What this task involves:
From the line containing "tête de rangement ? Vous êtes-vous déjà" through the end of the records, give each line as a numbered list and skip any blank lines.

[Saved entries]
━━━━━━━━━━━━━━━━
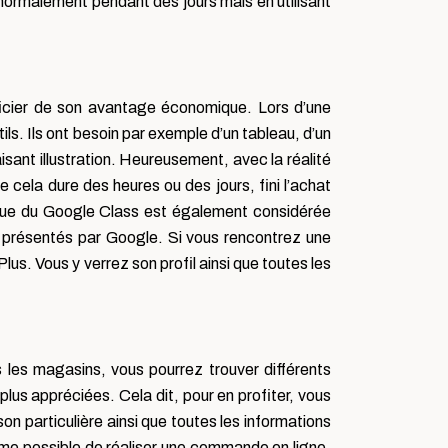
ormalement pendant des jours mais en utilisant
icier de son avantage économique. Lors d’une
ils. Ils ont besoin par exemple d’un tableau, d’un
faisant illustration. Heureusement, avec la réalité
e cela dure des heures ou des jours, fini l’achat
tique du Google Class est également considérée
s présentés par Google. Si vous rencontrez une
us. Vous y verrez son profil ainsi que toutes les
les magasins, vous pourrez trouver différents
plus appréciées. Cela dit, pour en profiter, vous
on particulière ainsi que toutes les informations
ême possible de réaliser une commande en ligne.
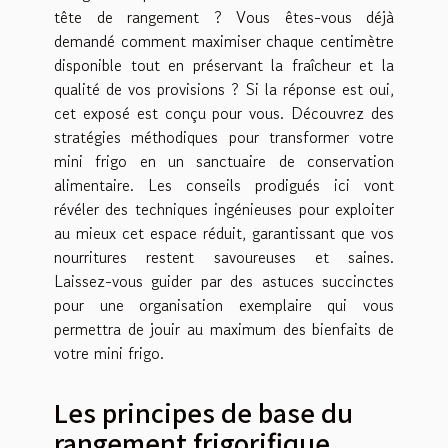
tête de rangement ? Vous êtes-vous déjà
demandé comment maximiser chaque centimètre
disponible tout en préservant la fraîcheur et la
qualité de vos provisions ? Si la réponse est oui,
cet exposé est conçu pour vous. Découvrez des
stratégies méthodiques pour transformer votre
mini frigo en un sanctuaire de conservation
alimentaire. Les conseils prodigués ici vont
révéler des techniques ingénieuses pour exploiter
au mieux cet espace réduit, garantissant que vos
nourritures restent savoureuses et saines.
Laissez-vous guider par des astuces succinctes
pour une organisation exemplaire qui vous
permettra de jouir au maximum des bienfaits de
votre mini frigo.
Les principes de base du
rangement frigorifique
━━━━━━━━━━━━━━━━
Written response:
1. tête de rangement ? Vous êtes-vous déjà
2. demandé comment maximiser chaque centimètre
3. disponible tout en préservant la fraîcheur et la
4. qualité de vos provisions ? Si la réponse est oui,
5. cet exposé est conçu pour vous. Découvrez des
6. stratégies méthodiques pour transformer votre
7. mini frigo en un sanctuaire de conservation
8. alimentaire. Les conseils prodigués ici vont
9. révéler des techniques ingénieuses pour exploiter
10. au mieux cet espace réduit, garantissant que vos
11. nourritures restent savoureuses et saines.
12. Laissez-vous guider par des astuces succinctes
13. pour une organisation exemplaire qui vous
14. permettra de jouir au maximum des bienfaits de
15. votre mini frigo.
16. Les principes de base du
17. rangement frigorifique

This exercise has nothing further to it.